Texto:
==============================
Todo ello representa uno de los planes más siniestros de los últimos tiempos en ingeniería demográfica para la imposición de nuevas reglas geoestratégicas al servicio de Israel, haciendo volar por los aires el marco jurídico básico que con tanto esfuerzo hemos construido en las últimas décadas. Y a la luz del día y ante los ojos del mundo, a golpe de bombas, muerte y destrucción, sin que haya países, organismos, tribunales, tratados ni ordenamiento jurídico capaces de parar tanta crueldad.
Ni siquiera los más altos órganos internacionales de justicia en el mundo, la Corte Internacional de Justicia ni el Tribunal Penal Internacional, han conseguido detener, con sus resoluciones, lo que en su opinión es un genocidio contra una población indefensa, mientras el gobierno israelí amenaza públicamente la vida de sus componentes, algo nunca visto.
Somos muchos los que ante tanta barbarie sin límites nos preguntamos, ¿qué mundo quieren dejar los que actúan de esta manera? ¿Cómo pueden afirmar, sin atisbo de vergüenza, que defienden la vida, que están contra el aborto quienes no dejan de asesinar de la manera más cruel posible a niños y niñas, bebés, enfermos, madres, jóvenes y quienes les apoyan?
==============================
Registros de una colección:
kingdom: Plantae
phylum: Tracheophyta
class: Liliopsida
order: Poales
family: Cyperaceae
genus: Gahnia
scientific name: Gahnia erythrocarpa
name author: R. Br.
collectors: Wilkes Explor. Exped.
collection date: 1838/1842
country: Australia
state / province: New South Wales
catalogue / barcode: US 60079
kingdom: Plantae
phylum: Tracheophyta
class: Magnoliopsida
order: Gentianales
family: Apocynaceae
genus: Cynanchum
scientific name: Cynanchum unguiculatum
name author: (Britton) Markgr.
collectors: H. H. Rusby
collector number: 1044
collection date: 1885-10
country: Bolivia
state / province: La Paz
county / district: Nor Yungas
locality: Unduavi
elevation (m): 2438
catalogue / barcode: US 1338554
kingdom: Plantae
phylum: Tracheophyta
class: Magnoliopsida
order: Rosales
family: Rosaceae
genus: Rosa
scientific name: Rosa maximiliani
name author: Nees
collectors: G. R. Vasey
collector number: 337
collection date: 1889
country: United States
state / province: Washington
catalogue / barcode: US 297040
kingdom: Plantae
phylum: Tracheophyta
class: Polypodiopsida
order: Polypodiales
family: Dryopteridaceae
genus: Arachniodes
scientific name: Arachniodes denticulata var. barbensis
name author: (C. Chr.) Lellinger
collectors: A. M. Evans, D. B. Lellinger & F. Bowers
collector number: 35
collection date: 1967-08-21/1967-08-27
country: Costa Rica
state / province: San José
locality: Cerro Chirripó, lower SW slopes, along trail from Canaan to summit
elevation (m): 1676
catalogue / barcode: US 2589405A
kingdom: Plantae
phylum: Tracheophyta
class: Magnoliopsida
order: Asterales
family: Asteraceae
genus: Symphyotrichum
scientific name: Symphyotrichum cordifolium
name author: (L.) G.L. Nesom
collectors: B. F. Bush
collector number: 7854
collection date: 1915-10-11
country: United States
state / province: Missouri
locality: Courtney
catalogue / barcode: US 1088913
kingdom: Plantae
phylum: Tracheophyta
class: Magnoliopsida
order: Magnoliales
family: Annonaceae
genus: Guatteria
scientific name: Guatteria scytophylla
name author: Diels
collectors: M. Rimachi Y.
==============================
Lo que se pide: Imprime, por favor, sin cambios, el fragmento del texto que va desde "Todo ello representa" hasta "parar tanta crueldad.", ambos incluidos. Los registros son un material aparte, sin relación con el texto.

Resultado del ejercicio:
Todo ello representa uno de los planes más siniestros de los últimos tiempos en ingeniería demográfica para la imposición de nuevas reglas geoestratégicas al servicio de Israel, haciendo volar por los aires el marco jurídico básico que con tanto esfuerzo hemos construido en las últimas décadas. Y a la luz del día y ante los ojos del mundo, a golpe de bombas, muerte y destrucción, sin que haya países, organismos, tribunales, tratados ni ordenamiento jurídico capaces de parar tanta crueldad.